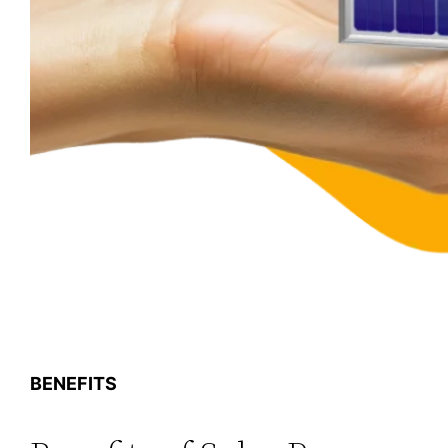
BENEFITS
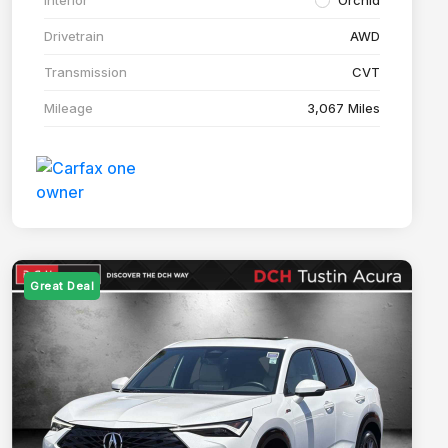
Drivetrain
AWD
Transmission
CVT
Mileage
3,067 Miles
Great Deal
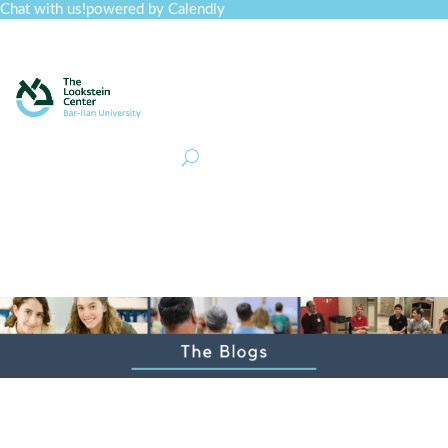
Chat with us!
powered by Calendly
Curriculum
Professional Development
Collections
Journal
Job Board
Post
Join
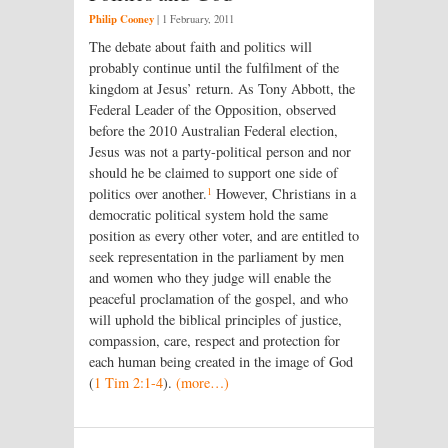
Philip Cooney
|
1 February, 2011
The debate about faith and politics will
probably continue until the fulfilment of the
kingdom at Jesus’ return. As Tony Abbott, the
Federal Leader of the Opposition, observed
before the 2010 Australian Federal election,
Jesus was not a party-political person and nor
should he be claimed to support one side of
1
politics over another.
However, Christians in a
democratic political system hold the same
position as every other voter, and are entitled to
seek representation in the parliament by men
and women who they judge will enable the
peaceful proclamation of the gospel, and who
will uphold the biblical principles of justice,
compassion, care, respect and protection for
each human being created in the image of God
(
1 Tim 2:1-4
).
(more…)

==

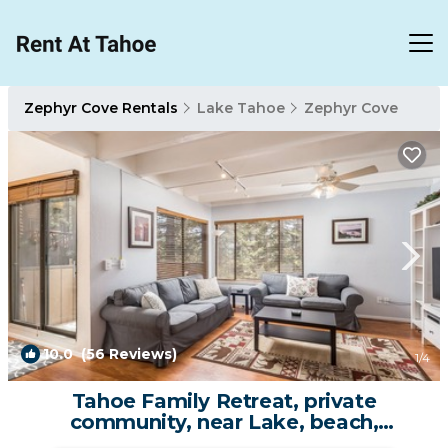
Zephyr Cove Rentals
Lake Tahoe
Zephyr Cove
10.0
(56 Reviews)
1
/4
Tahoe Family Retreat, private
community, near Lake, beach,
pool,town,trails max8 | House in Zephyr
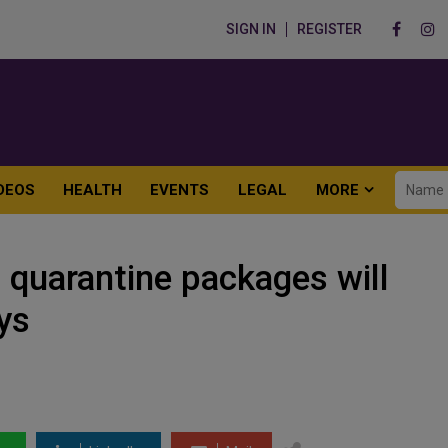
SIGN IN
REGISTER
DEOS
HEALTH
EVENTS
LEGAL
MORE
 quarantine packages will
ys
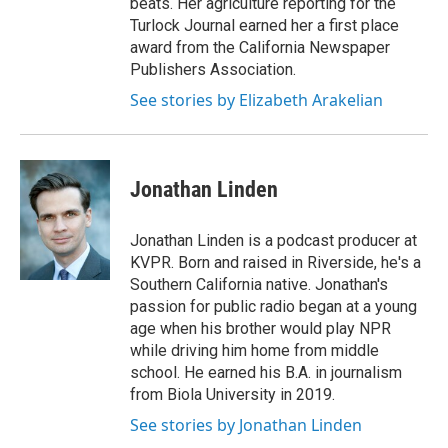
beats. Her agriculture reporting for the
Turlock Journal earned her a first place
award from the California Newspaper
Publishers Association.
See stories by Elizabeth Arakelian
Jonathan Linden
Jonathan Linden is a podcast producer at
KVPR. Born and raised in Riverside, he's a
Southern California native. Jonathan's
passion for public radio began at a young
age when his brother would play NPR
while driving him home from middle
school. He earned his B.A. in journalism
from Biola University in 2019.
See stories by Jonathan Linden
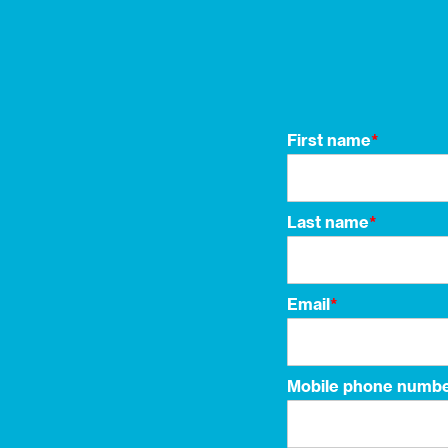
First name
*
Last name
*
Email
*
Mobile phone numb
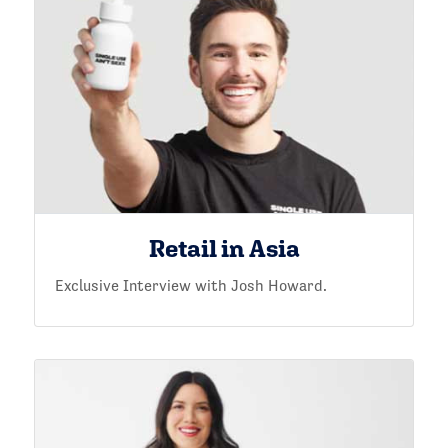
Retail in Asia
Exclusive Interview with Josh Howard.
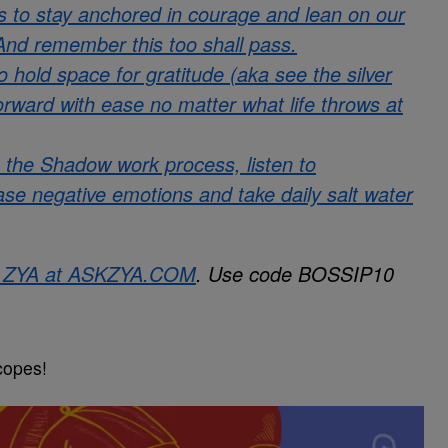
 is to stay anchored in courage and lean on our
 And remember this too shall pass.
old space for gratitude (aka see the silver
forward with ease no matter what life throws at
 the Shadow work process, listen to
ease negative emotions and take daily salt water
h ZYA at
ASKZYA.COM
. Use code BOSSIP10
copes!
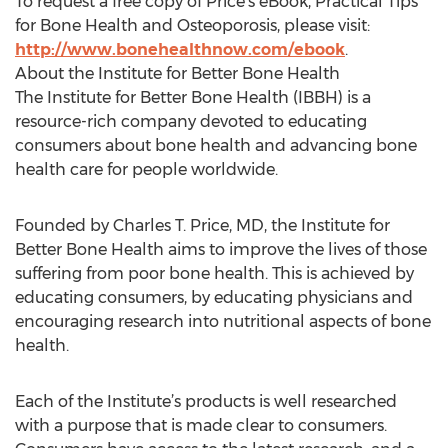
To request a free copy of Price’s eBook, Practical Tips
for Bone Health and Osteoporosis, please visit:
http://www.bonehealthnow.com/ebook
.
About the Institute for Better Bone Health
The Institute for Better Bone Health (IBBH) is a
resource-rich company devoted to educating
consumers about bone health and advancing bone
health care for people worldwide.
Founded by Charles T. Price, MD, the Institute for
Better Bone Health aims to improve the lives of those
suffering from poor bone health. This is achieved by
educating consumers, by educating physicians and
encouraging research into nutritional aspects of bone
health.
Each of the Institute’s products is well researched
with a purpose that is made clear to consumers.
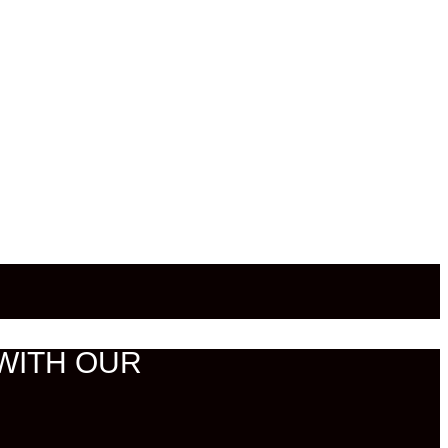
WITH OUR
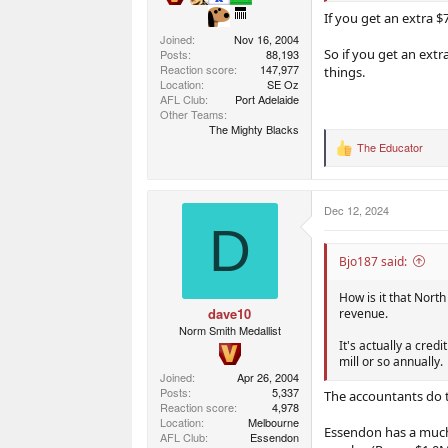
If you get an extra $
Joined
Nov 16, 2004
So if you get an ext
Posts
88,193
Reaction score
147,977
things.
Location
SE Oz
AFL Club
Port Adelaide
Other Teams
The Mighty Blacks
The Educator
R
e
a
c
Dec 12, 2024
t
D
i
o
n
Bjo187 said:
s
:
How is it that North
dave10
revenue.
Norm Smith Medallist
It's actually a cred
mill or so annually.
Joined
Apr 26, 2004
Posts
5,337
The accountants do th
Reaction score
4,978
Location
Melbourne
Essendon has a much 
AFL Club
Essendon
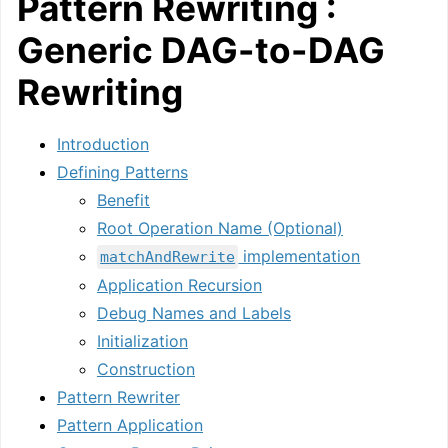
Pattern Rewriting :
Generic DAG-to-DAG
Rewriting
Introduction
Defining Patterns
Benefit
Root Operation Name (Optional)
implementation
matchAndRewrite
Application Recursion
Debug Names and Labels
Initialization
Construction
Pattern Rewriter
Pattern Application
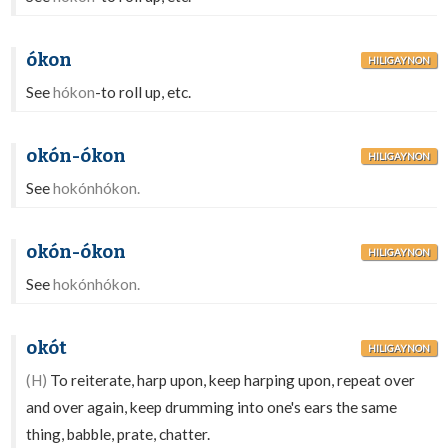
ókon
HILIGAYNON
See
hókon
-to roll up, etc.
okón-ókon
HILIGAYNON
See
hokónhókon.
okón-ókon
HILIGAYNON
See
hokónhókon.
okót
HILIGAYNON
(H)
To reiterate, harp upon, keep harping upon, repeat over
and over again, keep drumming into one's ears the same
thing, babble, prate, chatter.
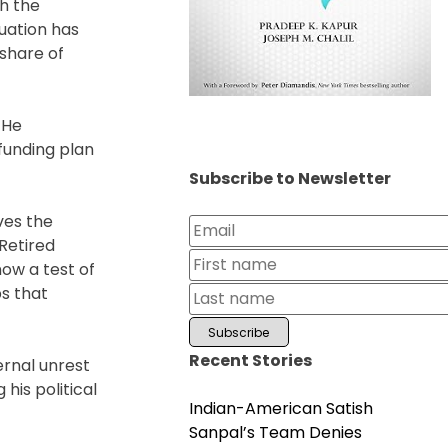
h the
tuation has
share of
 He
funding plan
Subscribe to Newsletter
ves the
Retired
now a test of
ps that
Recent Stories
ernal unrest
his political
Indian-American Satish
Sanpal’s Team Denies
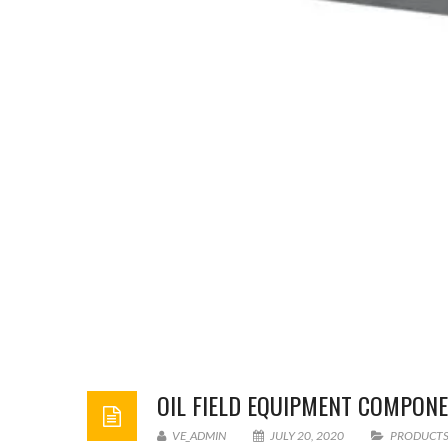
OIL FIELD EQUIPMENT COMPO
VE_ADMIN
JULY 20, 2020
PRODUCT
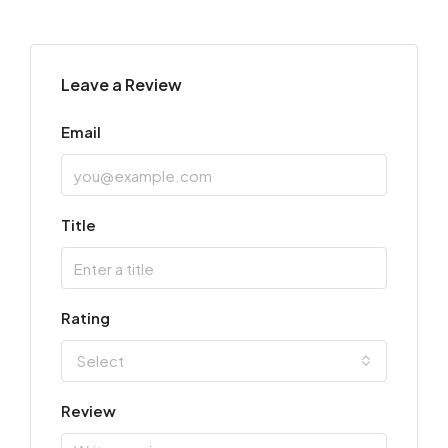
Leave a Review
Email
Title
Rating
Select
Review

* * *

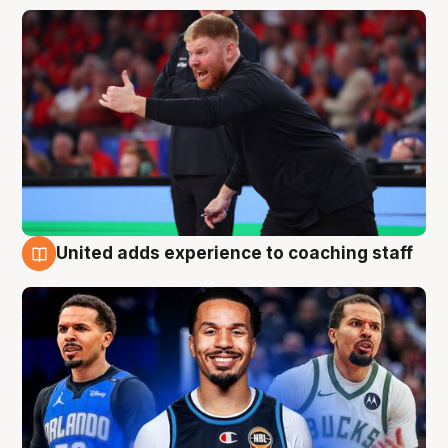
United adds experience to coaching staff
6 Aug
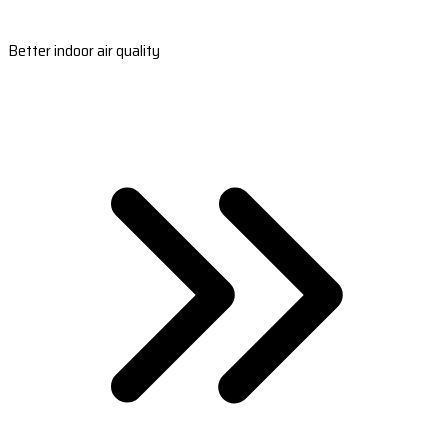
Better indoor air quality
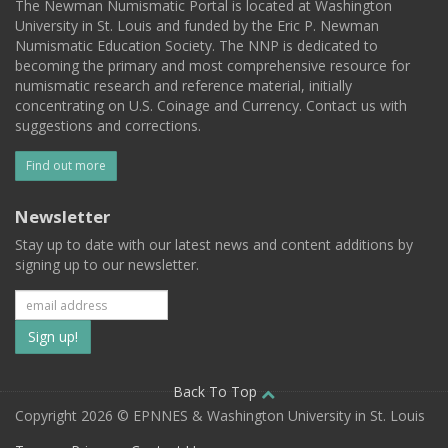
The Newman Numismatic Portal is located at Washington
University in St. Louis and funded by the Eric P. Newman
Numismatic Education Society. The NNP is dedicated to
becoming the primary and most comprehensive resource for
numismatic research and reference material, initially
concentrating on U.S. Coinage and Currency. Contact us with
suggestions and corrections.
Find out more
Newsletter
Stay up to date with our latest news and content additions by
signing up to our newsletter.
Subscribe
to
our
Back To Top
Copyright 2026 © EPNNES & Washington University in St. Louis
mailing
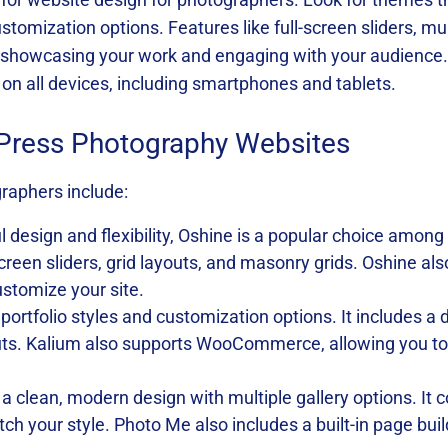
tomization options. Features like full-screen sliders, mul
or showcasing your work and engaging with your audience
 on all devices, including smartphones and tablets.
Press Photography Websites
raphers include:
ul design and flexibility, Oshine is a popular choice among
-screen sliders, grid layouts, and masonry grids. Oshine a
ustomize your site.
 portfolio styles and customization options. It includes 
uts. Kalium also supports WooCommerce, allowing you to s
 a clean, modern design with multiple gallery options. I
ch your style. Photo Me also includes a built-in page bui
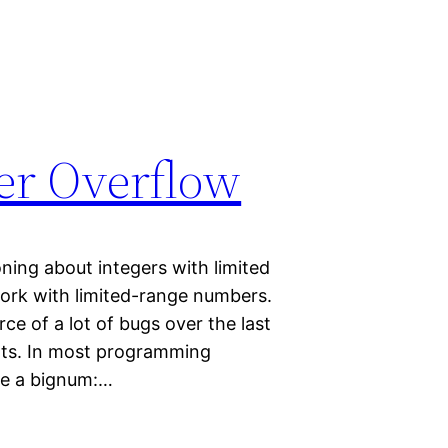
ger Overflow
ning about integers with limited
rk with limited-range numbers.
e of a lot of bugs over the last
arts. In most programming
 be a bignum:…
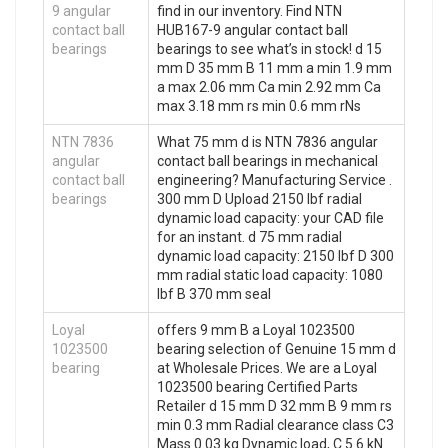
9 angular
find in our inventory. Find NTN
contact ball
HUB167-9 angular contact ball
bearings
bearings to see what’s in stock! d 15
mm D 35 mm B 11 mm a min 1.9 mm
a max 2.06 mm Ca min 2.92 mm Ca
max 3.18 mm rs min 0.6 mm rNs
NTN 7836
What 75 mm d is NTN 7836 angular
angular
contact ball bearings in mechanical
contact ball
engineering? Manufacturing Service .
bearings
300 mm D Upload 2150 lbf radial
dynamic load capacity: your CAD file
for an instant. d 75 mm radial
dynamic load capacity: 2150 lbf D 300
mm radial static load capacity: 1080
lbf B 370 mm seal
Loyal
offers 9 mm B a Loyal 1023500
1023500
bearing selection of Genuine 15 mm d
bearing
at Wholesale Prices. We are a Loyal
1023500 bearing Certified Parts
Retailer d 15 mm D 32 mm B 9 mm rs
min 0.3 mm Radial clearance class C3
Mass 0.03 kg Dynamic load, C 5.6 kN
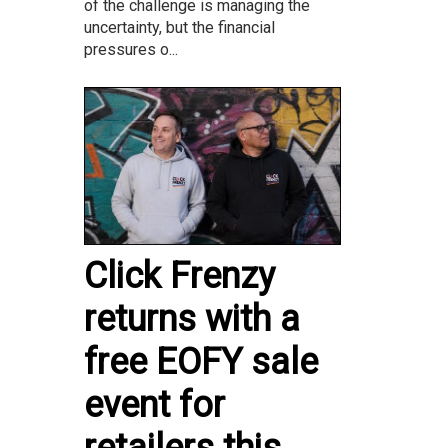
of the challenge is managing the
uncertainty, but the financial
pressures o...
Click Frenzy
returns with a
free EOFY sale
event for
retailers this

== What the task requires ==
From the data above, return every line from the line that has "kingdom at Jesus’ return. As Tony Abbott, the" up to and including the line that has "compassion, care, respect and protection for", exactly.

== Exercise solution ==
kingdom at Jesus’ return. As Tony Abbott, the
Federal Leader of the Opposition, observed
before the 2010 Australian Federal election,
Jesus was not a party-political person and nor
should he be claimed to support one side of
1
politics over another.
However, Christians in a
democratic political system hold the same
position as every other voter, and are entitled to
seek representation in the parliament by men
and women who they judge will enable the
peaceful proclamation of the gospel, and who
will uphold the biblical principles of justice,
compassion, care, respect and protection for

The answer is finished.